The Cordillera - Day 5: Sagada

Kublai and Rosalee
I was invited to an outdoor fruit breakfast by artists, Kublai and Rosalee. They bought mangoes, star-apples and sour sop from the market. Mountain tea, mountain air and fresh fruits on a picnic table - you can't beat that. After they left, my usual breakfast consisted mainly on fresh fruits from the market. It was cheaper too, compared to breakfast at any of the restaurants.

Fellow Travellers
I was tagging along with some travellers I met along the way: Christine, a doctor from Germany, Nathan, a canuck from British Columbia, Adam, from Seattle. Their stories were interesting. I bumped into Jong again, same guy I met in Banaue. Together with a guide, Egbert, we went to Sumaging Cave.

Sumaging Cave
Sumaging is a very extensive cave, about 25 minutes walking from the main town. It hasn't been fully explored to this date. In the late 80s when I was caving at Sumaging, I asked my guide then, Jessy, how big the cave is. He said a group of guides (him included) attempted to fully explore the depth of the cave. They had to return back after 3 days not knowing how far more they had to go before reaching the end.

Egbert was a very capable guide giving us tips and managing our expectations even before we descended. The cave was pitch black. A kerosene lamp was indispensable. At some point, we all had to remove our footwear to ensure traction. A slip could be disastrous given the precipitous falls.

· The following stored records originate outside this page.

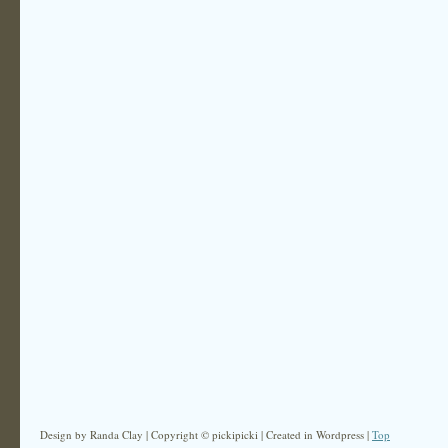
Design by Randa Clay | Copyright © pickipicki | Created in Wordpress |
Top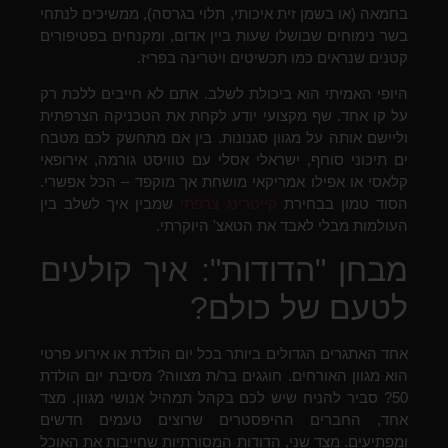
בחמאה (או בשמן זית איכותי, תלוי בגרסה), ממשיכים לנתחי
בשר נימוחים שבושלו שעות ביין אדום, ומקנחים בפטיפורים
קטנים שנראים כמו תכשיטים ויטרינה בפריז.
היופי האמיתי הוא ביכולת לשלב. אתם לא חייבים ללכת רק
על קו אחד. שף מקצועי יודע לקחת את הטכניקה הצרפתית
וליישם אותה על מגוון סגנונות. בין אם מתחשק לכם מטבח
ים תיכוני סוחף, ישראלי אסלי עם טוויסט גורמה, אירופאי
קלאסי או אפילו אמריקאי מושחת אך מוקפד – הכל אפשרי.
הסוד טמון בבחירת
קייטרינג צרפתי
שמבין איך לשלב בין
העולמות מבלי לאבד את הטאצ' היוקרתי.
מבחן "הדודות": איך קולעים
לטעם של כולם?
אחד האתגרים הגדולים ביותר בכל יום הולדת או אירוע פרטי
הוא מגוון האורחים. חוגגים בר/ת מצווה? מסיבת יום הולדת
50? סביר להניח שיש לכם בקהל תמהיל אנושי מגוון. מצד
אחד, החברים ההיפסטרים שרוצים טעמים חדשים
ומפתיעים. מצד שני, הדודות המסורתיות שחייבות את האוכל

The tour took us to several fantastic limestone formation. We came upon a natural pool shaped like a giant bowl. It was too invited to just look at it. With due courtesy, I told the Christine that I will have to take a dive in my birthday suit. She gave a consenting smile. With that, I stripped naked and jumped into the ice-cold pool. Jong and Adam also took the plunge. Adam starting climbing the surrounding wall. Hmmm....rock climbing inside the cave...naked! Yes, I started climbing too, only to fall back into the pool. That was a lot of fun.

Piled Coffins
On the way back to the main town, we detoured to see the piled coffins on the mouth of the Lumiang Cave. Unlike the famous hanging coffins, these coffins are piled one on top of the other. The oldest ones are believed to be 500 years years old.

Town Activity
On the town, I met Mai, a Danish who just arrived from Baguio. We'd be hanging out together with more travellers in the coming days. I later joined the Brits at St.Jo's Café - Hayley, Tim and Gary, all of whom I met earlier at Banaue...small world. Later, I hung out and drank tapuey (local rice wine) with Adam and Nathan as they talked about their travels. They met in Japan where they both teach English, and decided to travel together across southest Asia including burrowing through the tunnels of Cugin in Vietnam.

Night on the Town
After drinking with the local guides, Florencio and Noel, I played pool with Nathan. Given his tall stories of how good he is, I couldn't believe I beat him. Maybe he was trying to make me feel good...that's cool too. After the game, a crowd of tourists were gathering. I joined in, and we all headed out to Jong's place for some R&R. One thing I appreciate about such gathering is the exchange of travel stories. It's like having a Lonely Planet book read to you. We went past the curfew time. The gates to our St. Joseph dorm were locked. We found the smallest gate to climb and called it a night.